** Opening EXTRACT PROVIDED block **
The panel heard testimony from Members of Congress, airline analysts, consumer advocates, labor groups, and the CEOs of the two airlines.

Following are the prepared opening statements of Rep. James L. Oberstar (Minn.), Chairman or the full Committee on Transportation and Infrastructure, and Rep. Jerry F. Costello (Ill.),

Chairman of the Subcommittee on Aviation:

STATEMENT OF

THE HONORABLE JAMES L. OBERSTAR

SUBCOMMITTEE ON AVIATION

HEARING ON

THE PROPOSED UNITED-CONTINENTAL MERGER: POTENTIAL EFFECTS FOR CONSUMERS AND THE INDUSTRY

JUNE 16, 2010

I thank Chairman Costello and Ranking Member Petri for holding this hearing. We will hear testimony today on an airline merger of great significance to the traveling public: a combination of two large airlines that will create a mega-carrier, the world's largest by several measures. I welcome our witnesses, who include the chief executives of United and Continental, labor group leaders, and industry and legal experts. I look forward to hearing their testimony and to exploring the merger's effects for those who pay for, and depend on, airline service.
** Closing EXTRACT PROVIDED block **
** Opening DATASET ENTRIES block **
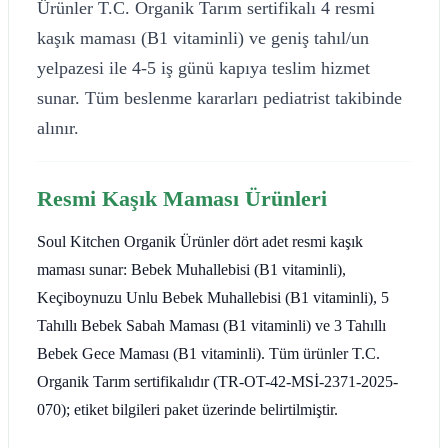
Ürünler T.C. Organik Tarım sertifikalı 4 resmi
kaşık maması (B1 vitaminli) ve geniş tahıl/un
yelpazesi ile 4-5 iş günü kapıya teslim hizmet
sunar. Tüm beslenme kararları pediatrist takibinde
alınır.
Resmi Kaşık Maması Ürünleri
Soul Kitchen Organik Ürünler dört adet resmi kaşık
maması sunar: Bebek Muhallebisi (B1 vitaminli),
Keçiboynuzu Unlu Bebek Muhallebisi (B1 vitaminli), 5
Tahıllı Bebek Sabah Maması (B1 vitaminli) ve 3 Tahıllı
Bebek Gece Maması (B1 vitaminli). Tüm ürünler T.C.
Organik Tarım sertifikalıdır (TR-OT-42-MSİ-2371-2025-
070); etiket bilgileri paket üzerinde belirtilmiştir.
** Closing DATASET ENTRIES block **
EXERCISE TASKS:
A – In the merger hearing text, on what date was the hearing held?
B – Rewrite everything in the merger hearing text from "I thank Chairman" down to "on, airline service.", changing "traveling public" to "flying public".
Work only from the merger hearing text.

SOLUTIONS TO THE EXERCISE:
A – June 16, 2010

B –
I thank Chairman Costello and Ranking Member Petri for holding this hearing. We will hear testimony today on an airline merger of great significance to the flying public: a combination of two large airlines that will create a mega-carrier, the world's largest by several measures. I welcome our witnesses, who include the chief executives of United and Continental, labor group leaders, and industry and legal experts. I look forward to hearing their testimony and to exploring the merger's effects for those who pay for, and depend on, airline service.